A CDX file consists of individual lines of text, each of which summarizes a single web document. The first line in the file is a legend for interpreting the data, and the following lines contain the data for referencing the corresponding pages within the host. The first character of the file is the field delimiter used in the rest of the file. This is followed by the literal “CDX” and then individual field markers as defined below.
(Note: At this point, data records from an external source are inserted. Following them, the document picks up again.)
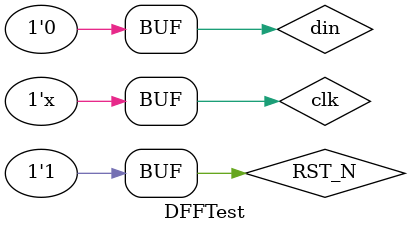
<source format=v>
`timescale 1ns / 1ps


module DFFTest;

	// Inputs
	reg clk;
	reg din;
	reg RST_N;

	// Outputs
	wire dout;

	// Instantiate the Unit Under Test (UUT)
	DFF uut (
		.clk(clk), 
		.din(din), 
		.RST_N(RST_N), 
		.dout(dout)
	);

	initial begin
		// Initialize Inputs
		clk = 0;
		din = 0;
		RST_N = 0;

		// Wait 100 ns for global reset to finish
		#100;
        
		// Add stimulus here

	end
	always begin #20 din=1; #30 din=0; end

	always begin #5 clk = ~clk; end

	always begin #50 RST_N=0; #50 RST_N=1; end
endmodule


</source>
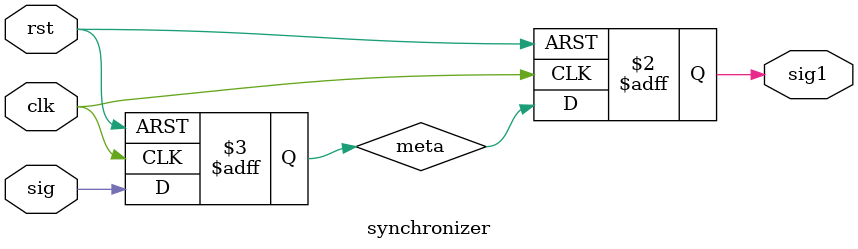
<source format=v>
`timescale 1ns / 1ps


module synchronizer(
    input clk , rst , sig ,output reg sig1
    );
    reg meta ;
    always @(posedge clk, posedge rst) begin 
    if(rst) begin
    meta=0;
    sig1=0;
    end
    else begin
    meta<=sig;
    sig1<=meta;
    
    end
    
    end
    
endmodule

</source>
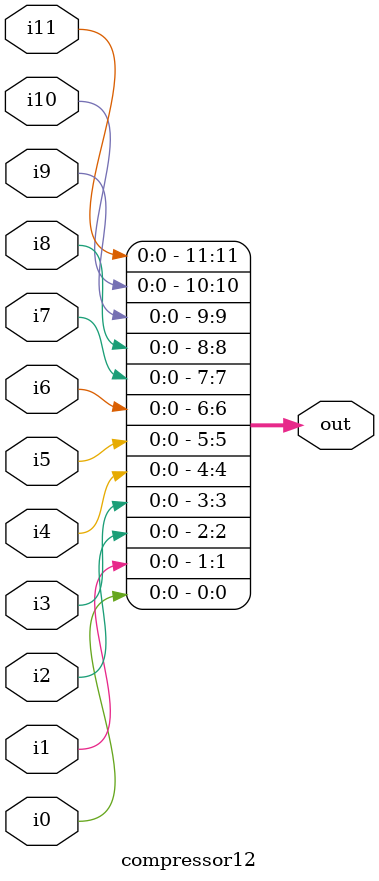
<source format=v>
`timescale 1ns / 1ps
module compressor12(
	i0,i1,i2,i3,i4,
	i5,i6,i7,i8,i9,
	i10,i11,out
    );
	input i0;
	input i1;
	input i2;
	input i3;
	input i4;
	input i5;
	input i6;
	input i7;
	input i8;
	input i9;
	input i10;
	input i11;
	output [11:0]out;

	assign out[0] = i0;
	assign out[1] = i1;
	assign out[2] = i2;
	assign out[3] = i3;
	assign out[4] = i4;
	assign out[5] = i5;
	assign out[6] = i6;
	assign out[7] = i7;
	assign out[8] = i8;
	assign out[9] = i9;
	assign out[10] = i10;
	assign out[11] = i11;

endmodule

</source>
The following is a sample from a CDX file:

CDX A b e a m s c k r V v D d g M n 20010424210551 text/html 200 58670fbe7432c5bed6f3dcd7ea32b221 a725a64ad6bb7112c55ed26c9e4cef63 - 17130110 59129865 1927657 6501523 DE_crawl6.20010424210458 - 5750 20010424210312 text/html 200 d520038e97d7538855715ddcba613d41 30025030eeb72e9345cc2ddf8b5ff218 - 47392928 145482381 4426829 15345336 DE_crawl3.20010424210104 - 6356 20010424212403 text/html 200 52242643710547ff4ce2605ed03ed9e2 b06d037c06e7ffd7afc6db270aca7645 - 21301376 62305547 1855363 6627262 DE_crawl6.20010424212307 - 6317

Field Specifications

The default first line of a CDX file is:

CDX A b e a m s c k r V v D d g M n

The letters use in dat files and cdx files are as follows:

A canonized url
B news group
C rulespace category ***
D compressed dat file offset
F canonized frame
G multi-columm language description (* soon)
H canonized host
I canonized image
J canonized jump point
K Some weird FBIS what's changed kinda thing
L canonized link
M meta tags (AIF) *
N massaged url
P canonized path
Q language string
R canonized redirect
U uniqness ***
V compressed arc file offset *
X canonized url in other href tages
Y canonized url in other src tags
Z canonized url found in script
a original url **
b date **
c old style checksum *
d uncompressed dat file offset
e IP **
f frame *
g file name
h original host
i image *
j original jump point
k new style checksum *
l link *
m mime type of original document *
n arc document length *
o port
p original path
r redirect *
s response code *
t title *
v uncompressed arc file offset *
x url in other href tages *
y url in other src tags *
z url found in script *
# comment

* in alexa-made dat file ** in alexa-made dat file meta-data line *** future data

Document History

2015-07-09 – Imported from the Internet Archive CDX File Format and CDX Legend documents.